• [About this exercise]
Print the first line of the records below and every line after it, up to and including the line with "neighbouring white house". Print nothing else.

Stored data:
-=-=-=-=-
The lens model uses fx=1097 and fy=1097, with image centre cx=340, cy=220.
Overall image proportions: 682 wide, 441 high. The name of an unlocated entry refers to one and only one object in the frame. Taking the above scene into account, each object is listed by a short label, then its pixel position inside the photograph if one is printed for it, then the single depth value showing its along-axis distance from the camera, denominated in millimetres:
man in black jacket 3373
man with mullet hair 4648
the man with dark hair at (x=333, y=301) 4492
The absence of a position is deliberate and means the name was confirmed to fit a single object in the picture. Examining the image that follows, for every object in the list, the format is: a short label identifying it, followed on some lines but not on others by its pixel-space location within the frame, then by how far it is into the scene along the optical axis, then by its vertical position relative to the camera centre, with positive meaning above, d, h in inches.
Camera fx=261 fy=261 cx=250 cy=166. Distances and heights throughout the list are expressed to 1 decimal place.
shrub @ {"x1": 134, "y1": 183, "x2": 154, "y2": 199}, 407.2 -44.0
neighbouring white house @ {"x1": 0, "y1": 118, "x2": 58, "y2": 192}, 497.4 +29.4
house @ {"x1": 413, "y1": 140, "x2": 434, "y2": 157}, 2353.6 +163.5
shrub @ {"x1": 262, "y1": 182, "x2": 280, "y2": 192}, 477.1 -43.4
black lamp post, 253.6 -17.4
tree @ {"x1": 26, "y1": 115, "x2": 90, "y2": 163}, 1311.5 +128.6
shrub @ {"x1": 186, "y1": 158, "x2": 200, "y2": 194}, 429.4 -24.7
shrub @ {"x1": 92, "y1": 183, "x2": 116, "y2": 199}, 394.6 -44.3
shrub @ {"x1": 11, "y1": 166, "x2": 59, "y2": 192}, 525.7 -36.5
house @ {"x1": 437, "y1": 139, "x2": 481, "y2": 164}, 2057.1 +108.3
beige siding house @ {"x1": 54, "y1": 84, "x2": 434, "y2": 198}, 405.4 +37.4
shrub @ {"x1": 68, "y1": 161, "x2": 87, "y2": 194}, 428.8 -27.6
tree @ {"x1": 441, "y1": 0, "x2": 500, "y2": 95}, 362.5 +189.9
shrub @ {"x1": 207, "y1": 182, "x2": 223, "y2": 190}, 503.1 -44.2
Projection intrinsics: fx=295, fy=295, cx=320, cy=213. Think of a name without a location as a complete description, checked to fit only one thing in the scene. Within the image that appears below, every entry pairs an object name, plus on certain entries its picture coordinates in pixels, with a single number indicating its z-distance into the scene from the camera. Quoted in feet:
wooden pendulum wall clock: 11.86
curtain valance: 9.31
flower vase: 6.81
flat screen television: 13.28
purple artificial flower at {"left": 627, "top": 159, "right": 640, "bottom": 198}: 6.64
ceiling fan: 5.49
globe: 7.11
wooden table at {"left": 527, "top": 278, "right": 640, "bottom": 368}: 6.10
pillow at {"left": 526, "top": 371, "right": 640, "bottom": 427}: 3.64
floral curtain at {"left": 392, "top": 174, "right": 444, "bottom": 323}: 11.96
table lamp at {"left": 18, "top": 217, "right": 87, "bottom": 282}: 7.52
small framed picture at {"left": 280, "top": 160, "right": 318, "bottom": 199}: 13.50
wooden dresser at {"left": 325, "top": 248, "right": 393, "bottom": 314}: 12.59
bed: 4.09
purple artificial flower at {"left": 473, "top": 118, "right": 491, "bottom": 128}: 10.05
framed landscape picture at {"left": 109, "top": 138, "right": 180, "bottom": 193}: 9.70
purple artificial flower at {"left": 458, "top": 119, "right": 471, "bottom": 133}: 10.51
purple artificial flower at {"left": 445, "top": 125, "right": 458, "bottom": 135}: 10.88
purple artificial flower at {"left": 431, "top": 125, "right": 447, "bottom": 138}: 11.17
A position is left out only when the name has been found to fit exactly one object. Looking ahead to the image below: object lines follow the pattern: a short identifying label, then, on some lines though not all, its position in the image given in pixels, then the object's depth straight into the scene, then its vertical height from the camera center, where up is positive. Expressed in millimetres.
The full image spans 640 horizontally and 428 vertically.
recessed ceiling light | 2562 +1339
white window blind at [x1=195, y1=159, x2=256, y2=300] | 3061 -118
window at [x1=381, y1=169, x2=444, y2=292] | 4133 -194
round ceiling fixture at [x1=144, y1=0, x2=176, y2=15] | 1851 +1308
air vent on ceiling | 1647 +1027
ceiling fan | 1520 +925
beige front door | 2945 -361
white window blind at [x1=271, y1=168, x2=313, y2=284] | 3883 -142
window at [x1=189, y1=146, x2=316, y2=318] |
-=-=-=-=-
• [Answer for this exercise]
The lens model uses fx=1097 and fy=1097, with image centre cx=340, cy=220.
Overall image proportions: 682 wide, 441 high. The name of an unlocated entry refers to one and only one object in the frame. Taking the above scene into account, each object is listed by a short label, then its pixel position inside the photograph if one is printed for it, then the single depth value showing its along-axis distance from the camera, denominated in millimetres:
man in black jacket 3373
man with mullet hair 4648
the man with dark hair at (x=333, y=301) 4492
The absence of a position is deliberate and means the name was confirmed to fit a single object in the picture. Examining the image that follows, for every object in the list, the format is: a short label identifying it, followed on some lines but not on others by its pixel-space location within the frame, then by how far it is into the scene along the optical axis, then by its vertical position relative to the camera centre, with positive meaning above, d, h in inches.
Camera fx=261 fy=261 cx=250 cy=166. Distances and heights throughout the list are expressed to 1 decimal place.
shrub @ {"x1": 134, "y1": 183, "x2": 154, "y2": 199}, 407.2 -44.0
neighbouring white house @ {"x1": 0, "y1": 118, "x2": 58, "y2": 192}, 497.4 +29.4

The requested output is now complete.